Excerpted records:
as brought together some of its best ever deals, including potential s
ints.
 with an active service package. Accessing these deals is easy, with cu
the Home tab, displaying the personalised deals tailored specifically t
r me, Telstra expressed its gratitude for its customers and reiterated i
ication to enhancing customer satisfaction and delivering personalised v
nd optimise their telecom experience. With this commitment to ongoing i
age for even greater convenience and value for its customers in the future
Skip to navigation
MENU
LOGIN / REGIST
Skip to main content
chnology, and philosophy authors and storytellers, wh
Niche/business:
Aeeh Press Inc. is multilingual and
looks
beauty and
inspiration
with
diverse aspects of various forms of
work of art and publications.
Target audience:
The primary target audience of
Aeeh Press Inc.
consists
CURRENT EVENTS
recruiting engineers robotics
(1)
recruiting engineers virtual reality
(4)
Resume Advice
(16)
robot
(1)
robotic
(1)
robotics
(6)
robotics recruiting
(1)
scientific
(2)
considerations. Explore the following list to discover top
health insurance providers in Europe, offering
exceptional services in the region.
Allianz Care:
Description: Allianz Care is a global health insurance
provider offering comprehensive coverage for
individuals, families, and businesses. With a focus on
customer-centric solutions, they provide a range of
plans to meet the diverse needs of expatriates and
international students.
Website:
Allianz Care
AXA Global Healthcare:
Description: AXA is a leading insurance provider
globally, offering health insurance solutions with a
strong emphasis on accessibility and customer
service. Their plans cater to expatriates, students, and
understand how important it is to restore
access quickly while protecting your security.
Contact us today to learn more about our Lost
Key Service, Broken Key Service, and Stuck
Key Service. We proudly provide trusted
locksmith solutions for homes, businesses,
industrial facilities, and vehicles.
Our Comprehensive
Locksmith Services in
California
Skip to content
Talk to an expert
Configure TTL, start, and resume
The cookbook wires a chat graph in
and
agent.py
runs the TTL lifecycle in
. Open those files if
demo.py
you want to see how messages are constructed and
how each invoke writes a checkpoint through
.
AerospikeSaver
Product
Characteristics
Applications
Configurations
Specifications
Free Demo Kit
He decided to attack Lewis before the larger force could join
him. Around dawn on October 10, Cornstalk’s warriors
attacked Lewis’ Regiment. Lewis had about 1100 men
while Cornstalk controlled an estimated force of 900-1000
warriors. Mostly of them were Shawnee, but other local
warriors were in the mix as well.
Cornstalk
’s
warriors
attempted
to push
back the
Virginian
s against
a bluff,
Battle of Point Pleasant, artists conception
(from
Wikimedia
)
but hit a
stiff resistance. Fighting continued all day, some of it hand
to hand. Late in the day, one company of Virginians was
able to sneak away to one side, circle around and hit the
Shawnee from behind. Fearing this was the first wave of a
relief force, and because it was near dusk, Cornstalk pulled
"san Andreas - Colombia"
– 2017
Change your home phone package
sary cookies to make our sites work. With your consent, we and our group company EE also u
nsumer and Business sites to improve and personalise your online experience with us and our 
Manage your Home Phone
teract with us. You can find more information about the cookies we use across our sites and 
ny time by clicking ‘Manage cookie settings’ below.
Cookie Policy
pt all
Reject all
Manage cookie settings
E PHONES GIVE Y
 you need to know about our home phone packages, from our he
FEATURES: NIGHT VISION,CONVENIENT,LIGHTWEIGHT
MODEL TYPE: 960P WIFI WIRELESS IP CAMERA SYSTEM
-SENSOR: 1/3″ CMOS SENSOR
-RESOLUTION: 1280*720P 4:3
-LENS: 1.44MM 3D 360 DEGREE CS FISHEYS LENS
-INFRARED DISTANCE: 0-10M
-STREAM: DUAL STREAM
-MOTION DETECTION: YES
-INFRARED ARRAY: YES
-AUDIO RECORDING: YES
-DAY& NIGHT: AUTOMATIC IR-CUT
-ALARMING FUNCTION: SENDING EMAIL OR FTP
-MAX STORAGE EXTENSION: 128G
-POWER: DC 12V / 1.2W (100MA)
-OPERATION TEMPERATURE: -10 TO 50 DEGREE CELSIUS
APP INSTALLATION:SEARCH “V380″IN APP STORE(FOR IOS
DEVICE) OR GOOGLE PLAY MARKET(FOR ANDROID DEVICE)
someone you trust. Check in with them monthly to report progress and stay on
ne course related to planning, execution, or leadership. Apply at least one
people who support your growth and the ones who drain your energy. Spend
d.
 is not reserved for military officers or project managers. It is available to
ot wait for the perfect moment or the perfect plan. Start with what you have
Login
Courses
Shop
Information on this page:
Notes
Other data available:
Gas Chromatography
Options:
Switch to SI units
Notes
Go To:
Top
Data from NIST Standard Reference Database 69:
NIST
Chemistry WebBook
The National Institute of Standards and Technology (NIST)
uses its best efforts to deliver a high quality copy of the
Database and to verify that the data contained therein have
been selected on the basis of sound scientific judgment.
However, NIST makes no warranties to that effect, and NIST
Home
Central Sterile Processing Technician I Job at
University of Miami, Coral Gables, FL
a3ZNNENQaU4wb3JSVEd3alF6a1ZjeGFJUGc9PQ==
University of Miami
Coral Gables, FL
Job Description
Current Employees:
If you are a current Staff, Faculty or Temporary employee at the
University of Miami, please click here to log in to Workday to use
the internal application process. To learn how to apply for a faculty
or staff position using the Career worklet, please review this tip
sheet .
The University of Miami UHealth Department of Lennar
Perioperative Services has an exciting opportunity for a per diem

Your instructions:
Reproduce the data without changes, starting with its first line and going on through the line that contains "Skip to main content".

Answer area:
as brought together some of its best ever deals, including potential s
ints.
 with an active service package. Accessing these deals is easy, with cu
the Home tab, displaying the personalised deals tailored specifically t
r me, Telstra expressed its gratitude for its customers and reiterated i
ication to enhancing customer satisfaction and delivering personalised v
nd optimise their telecom experience. With this commitment to ongoing i
age for even greater convenience and value for its customers in the future
Skip to navigation
MENU
LOGIN / REGIST
Skip to main content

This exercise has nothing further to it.